Aynı şekilde, bu kayalık monolitin yapay olarak yaratıldığına dair hiçbir belirti yoktur, ancak bunun teorik olasılığı dışlanmamıştır.

Tamamen farklı bir konu, Krishna'nın kafası için tereyağı çalkaladığı kaptır. Bu "petrol fıçısı" ile, kelimenin tam anlamıyla kayaya oyulmuş, 2.5 m çapında ve 2 m derinliğinde neredeyse dairesel bir çöküntü kastedilmektedir. Bununla birlikte, yakından incelendiğinde bile, olağan işleme yöntemlerini gösterecek herhangi bir mekanik girişim (kesici vb.) izi bulmak mümkün değildir.

Aynı zamanda girintinin iç duvarları cilalı gibi parlıyordu.

Image
Image
Image
Image

Başka bir örnek. Antik deniz fenerinden çok uzakta olmayan, granitten yapılmış 2,3 x 3,0 m boyutlarında ve yaklaşık 2,0 m derinliğinde dikdörtgen bir küvet bulundu. Bu kaya kütlesi boyunca, eski zamanlarda bir tür sıvı toplamaya yarayan oluklar ve kanallar korunmuştur. En muhafazakar tahminlere göre, kökeni açıkça yapay olan bu garip kanal sisteminin uzunluğu birçok kilometredir.

Altı sözde rata'dan da bahsetmeliyiz. Bunlar, deniz fenerinden yaklaşık bir kilometre uzakta bulunan, sağlam bir taş bloktan oyulmuş özel savaş arabası şeklindeki tapınaklardır.

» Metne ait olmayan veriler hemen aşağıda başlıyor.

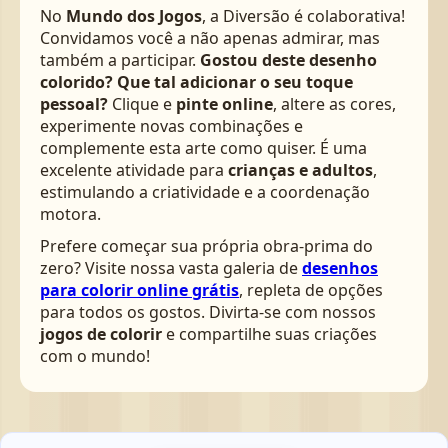
No
Mundo dos Jogos
, a Diversão é colaborativa!
Convidamos você a não apenas admirar, mas
também a participar.
Gostou deste desenho
colorido? Que tal adicionar o seu toque
pessoal?
Clique e
pinte online
, altere as cores,
experimente novas combinações e
complemente esta arte como quiser. É uma
excelente atividade para
crianças e adultos
,
estimulando a criatividade e a coordenação
motora.
Prefere começar sua própria obra-prima do
zero? Visite nossa vasta galeria de
desenhos
para colorir online grátis
, repleta de opções
para todos os gostos. Divirta-se com nossos
jogos de colorir
e compartilhe suas criações
com o mundo!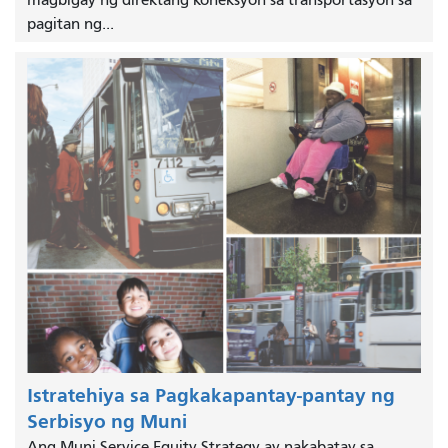
magbigay ng direktang koneksyon sa transportasyon sa
pagitan ng...
Istratehiya sa Pagkakapantay-pantay ng
Serbisyo ng Muni
Ang Muni Service Equity Strategy ay nakabatay sa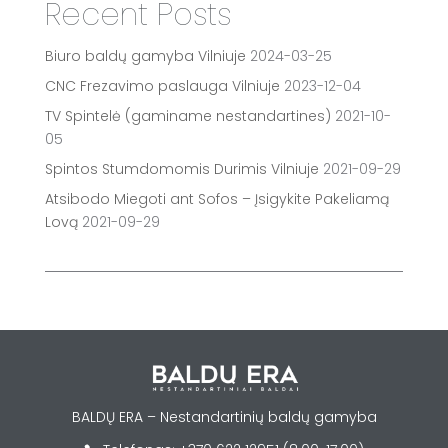
Recent Posts
Biuro baldų gamyba Vilniuje
2024-03-25
CNC Frezavimo paslauga Vilniuje
2023-12-04
TV Spintelė (gaminame nestandartines)
2021-10-
05
Spintos Stumdomomis Durimis Vilniuje
2021-09-29
Atsibodo Miegoti ant Sofos – Įsigykite Pakeliamą
Lovą
2021-09-29
BALDŲ ERA – Nestandartinių baldų gamyba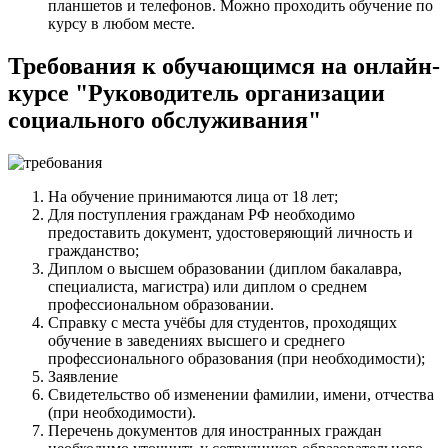
планшетов и телефонов. Можно проходить обучение по
курсу в любом месте.
Требования к обучающимся на онлайн-
курсе "Руководитель организации
социального обслуживания"
На обучение принимаются лица от 18 лет;
Для поступления гражданам РФ необходимо
предоставить документ, удостоверяющий личность и
гражданство;
Диплом о высшем образовании (диплом бакалавра,
специалиста, магистра) или диплом о среднем
профессиональном образовании.
Справку с места учёбы для студентов, проходящих
обучение в заведениях высшего и среднего
профессионального образования (при необходимости);
Заявление
Свидетельство об изменении фамилии, имени, отчества
(при необходимости).
Перечень документов для иностранных граждан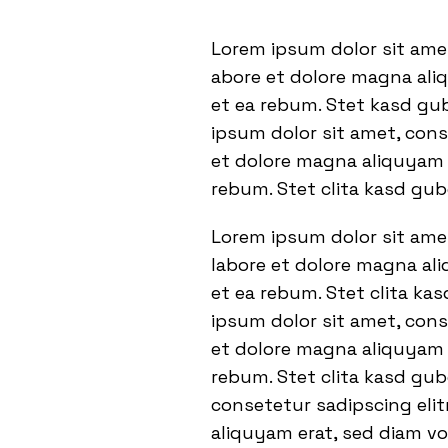
Lorem ipsum dolor sit ame
abore et dolore magna ali
et ea rebum. Stet kasd gu
ipsum dolor sit amet, con
et dolore magna aliquyam e
rebum. Stet clita kasd gu
Lorem ipsum dolor sit ame
labore et dolore magna ali
et ea rebum. Stet clita ka
ipsum dolor sit amet, con
et dolore magna aliquyam e
rebum. Stet clita kasd gu
consetetur sadipscing eli
aliquyam erat, sed diam vo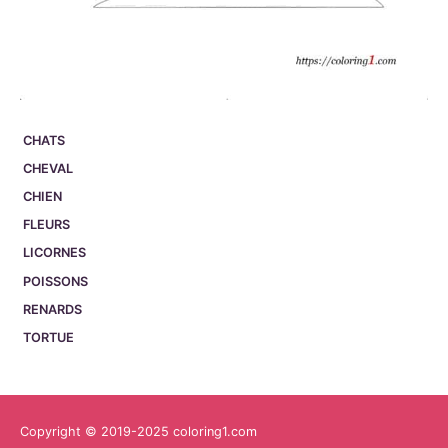
CHATS
CHEVAL
CHIEN
FLEURS
LICORNES
POISSONS
RENARDS
TORTUE
Copyright © 2019-2025 coloring1.com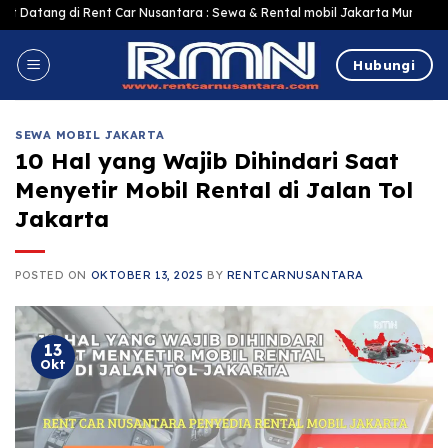
Skip
Rent Car Nusantara : Sewa & Rental mobil Jakarta Murah Harga Terjangkau,
to
content
Hubungi
SEWA MOBIL JAKARTA
10 Hal yang Wajib Dihindari Saat
Menyetir Mobil Rental di Jalan Tol
Jakarta
POSTED ON
OKTOBER 13, 2025
BY
RENTCARNUSANTARA
13
Okt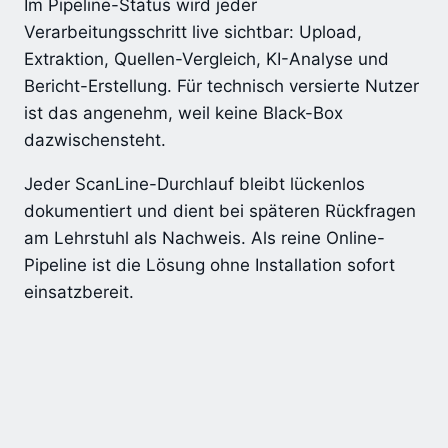
Im Pipeline-Status wird jeder
Verarbeitungsschritt live sichtbar: Upload,
Extraktion, Quellen-Vergleich, KI-Analyse und
Bericht-Erstellung. Für technisch versierte Nutzer
ist das angenehm, weil keine Black-Box
dazwischensteht.
Jeder ScanLine-Durchlauf bleibt lückenlos
dokumentiert und dient bei späteren Rückfragen
am Lehrstuhl als Nachweis. Als reine Online-
Pipeline ist die Lösung ohne Installation sofort
einsatzbereit.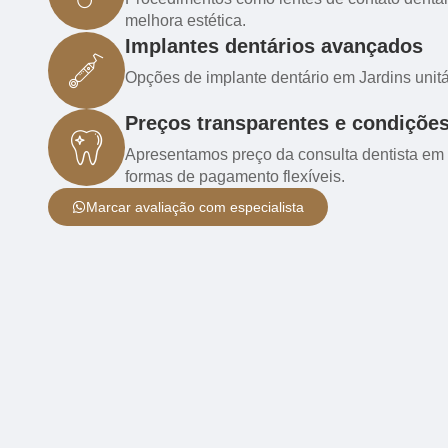
melhora estética.
Implantes dentários avançados
Opções de implante dentário em Jardins unitár
Preços transparentes e condições 
Apresentamos preço da consulta dentista em 
formas de pagamento flexíveis.
Marcar avaliação com especialista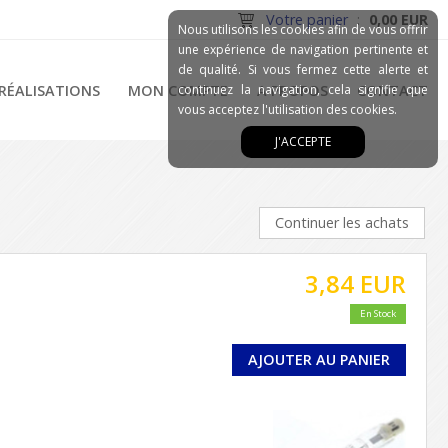
Votre panier
:
0,00 EUR
Nous utilisons les cookies afin de vous offrir
une expérience de navigation pertinente et
de qualité. Si vous fermez cette alerte et
RÉALISATIONS
MON COMPTE
continuez la navigation, cela signifie que
A PROPOS
CONTACT
vous acceptez l'utilisation des cookies.
J'ACCEPTE
Continuer les achats
3,84 EUR
En Stock
AJOUTER AU PANIER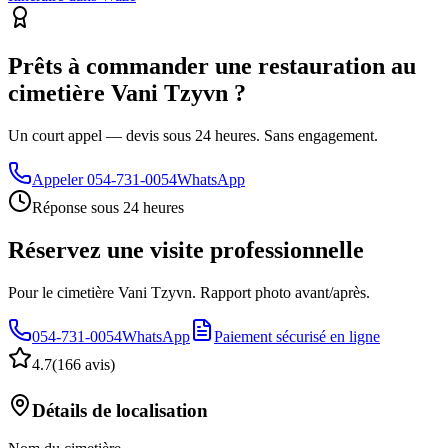
Prêts à commander une restauration au
cimetière Vani Tzyvn ?
Un court appel — devis sous 24 heures. Sans engagement.
Appeler
054-731-0054
WhatsApp
Réponse sous 24 heures
Réservez une visite professionnelle
Pour le cimetière Vani Tzyvn. Rapport photo avant/après.
054-731-0054
WhatsApp
Paiement sécurisé en ligne
4.7
(
166 avis
)
Détails de localisation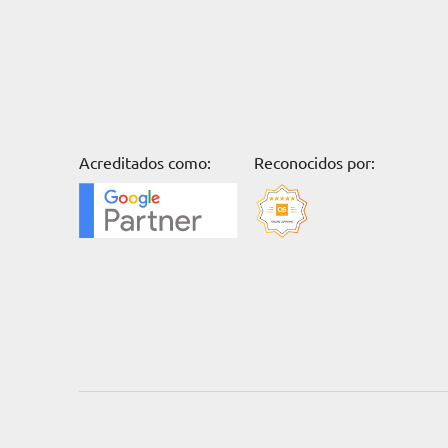
Acreditados como:
Reconocidos por: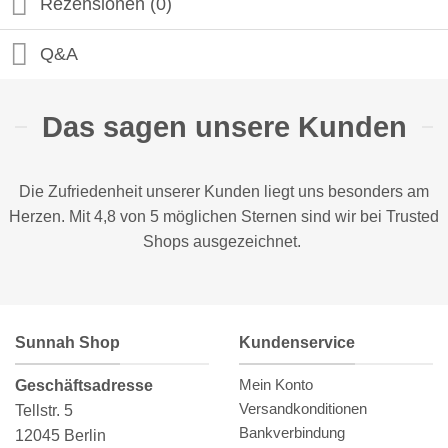
Rezensionen (0)
Q&A
Das sagen unsere Kunden
Die Zufriedenheit unserer Kunden liegt uns besonders am
Herzen. Mit 4,8 von 5 möglichen Sternen sind wir bei
Trusted
Shops
ausgezeichnet.
Sunnah Shop
Kundenservice
Mein Konto
Geschäftsadresse
Versandkonditionen
Tellstr. 5
Bankverbindung
12045 Berlin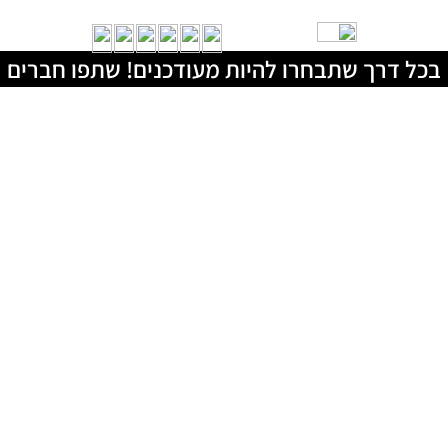
בכל דרך שתבחרו להיות מעודכנים! שתפו חברים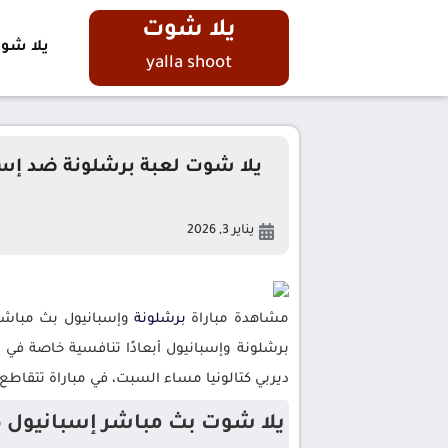
يلا شوت
يلا شو
yalla shoot
يلا شوت لعبة برشلونة ضد إسب
يناير 3, 2026
مشاهدة مباراة
برشلونة
وإسبانيول بث مباشر ف
ديربي كتالونيا مساء السبت، في مباراة تتقاط
يلا شوت بث مباشر إسبانيول ضد 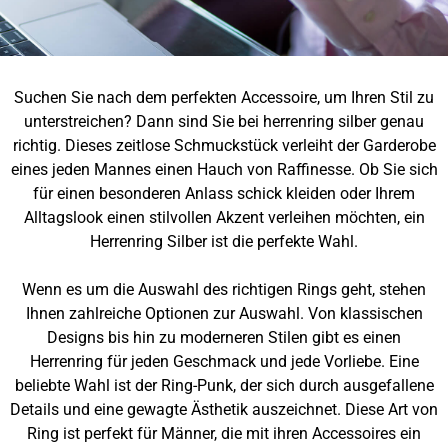
Suchen Sie nach dem perfekten Accessoire, um Ihren Stil zu
unterstreichen? Dann sind Sie bei herrenring silber genau
richtig. Dieses zeitlose Schmuckstück verleiht der Garderobe
eines jeden Mannes einen Hauch von Raffinesse. Ob Sie sich
für einen besonderen Anlass schick kleiden oder Ihrem
Alltagslook einen stilvollen Akzent verleihen möchten, ein
Herrenring Silber ist die perfekte Wahl.
Wenn es um die Auswahl des richtigen Rings geht, stehen
Ihnen zahlreiche Optionen zur Auswahl. Von klassischen
Designs bis hin zu moderneren Stilen gibt es einen
Herrenring für jeden Geschmack und jede Vorliebe. Eine
beliebte Wahl ist der Ring-Punk, der sich durch ausgefallene
Details und eine gewagte Ästhetik auszeichnet. Diese Art von
Ring ist perfekt für Männer, die mit ihren Accessoires ein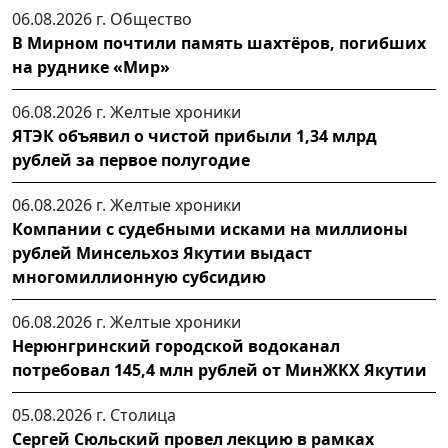
06.08.2026 г.
Общество
В Мирном почтили память шахтёров, погибших
на руднике «Мир»
06.08.2026 г.
Желтые хроники
ЯТЭК объявил о чистой прибыли 1,34 млрд
рублей за первое полугодие
06.08.2026 г.
Желтые хроники
Компании с судебными исками на миллионы
рублей Минсельхоз Якутии выдаст
многомиллионную субсидию
06.08.2026 г.
Желтые хроники
Нерюнгринский городской водоканал
потребовал 145,4 млн рублей от МинЖКХ Якутии
05.08.2026 г.
Столица
Сергей Сюльский провел лекцию в рамках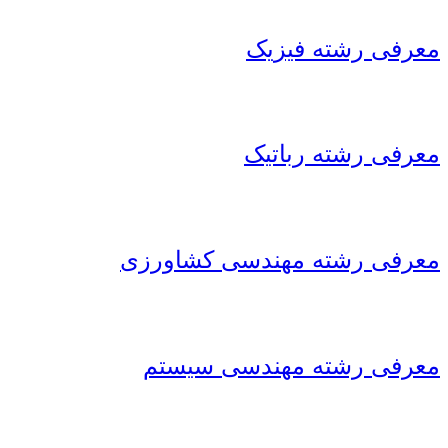
معرفی رشته فیزیک
معرفی رشته رباتیک
معرفی رشته مهندسی کشاورزی
معرفی رشته مهندسی سیستم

Tüm bölgedeki en eski kutsal yapılar olarak kabul edilirler ve geç Dravidian mimarisinin öğelerinin büyük çoğunluğu için bir model olarak hizmet ettiler.

Image
Image

Bu antik yapıların inşası sırasında çok karmaşık ve zahmetli bir inşaat yönteminin kullanıldığını (tüm binanın tek parça sağlam bir kayadan oluşturulması), çok daha sonraları ise Shiva ve Vişnu'ya adanan sözde Sahil Tapınağı olduğunu vurgulamak isterim., olağan yöntemle dikilmiş ve kayalara oyulmamıştır.

Başka bir sıra dışı yapı - "Tiger's Cave"

Image
Image
Image
Image
Image
Image

Bu durumda, monolitik kaya bloklarından nesneler çıkarırken neredeyse algılanamayan bir taş işlemeyi mümkün kılan tarih öncesi bilgi ve inşaat yöntemlerinin zamanla kaybolduğu ve geçmişe kaybolduğu da oldukça açıktır.

Mahabalipuram'da kelimenin tam anlamıyla her adımda, masif granit içine oyulmuş mükemmel hazırlanmış öğeler vardır.

Image
Image
Image
Image
Image
Image
Image
Image

Bu güne kadar, bir zamanlar görkemli kompleksin sadece zavallı kalıntıları hayatta kaldı, bugün rolü ve amacı ancak tahmin edilebilir. Yine de, Pavalian hanedanlığı döneminde tapınağın, tanrılar Shiva, Vishnu ve Krishna'nın görkemli bir şekilde çalıştığı eski bir "kutsal yer" üzerine inşa edildiği görülüyor.

Bu "tanrılar" ile ilgili olarak, Evrenin derinliklerinden ortaya çıkan bazı insanüstü, dünya dışı varlıklardan bahsediyor olmamız oldukça olasıdır. Ancak, bu sadece hipotezlerden biridir.

Lehindeki argümanlar olarak, Mahabalipuram'daki yapıların inşası sırasında, bizim için bile anlaşılmaz taş işleme olanaklarını açan ve hafifçe söylemek gerekirse, klasik fikirlerle uyuşmayan son derece gelişmiş teknolojilerin kullanıldığı hatırlanabilir. Antik çağda kullanılan yapım yöntemleri.

Her ne kadar Mahabalipuram, tarih öncesi çağlarda oldukça gelişmiş yapı teknolojilerinin varlığının kanıtlarından biri olarak kabul edilebilir.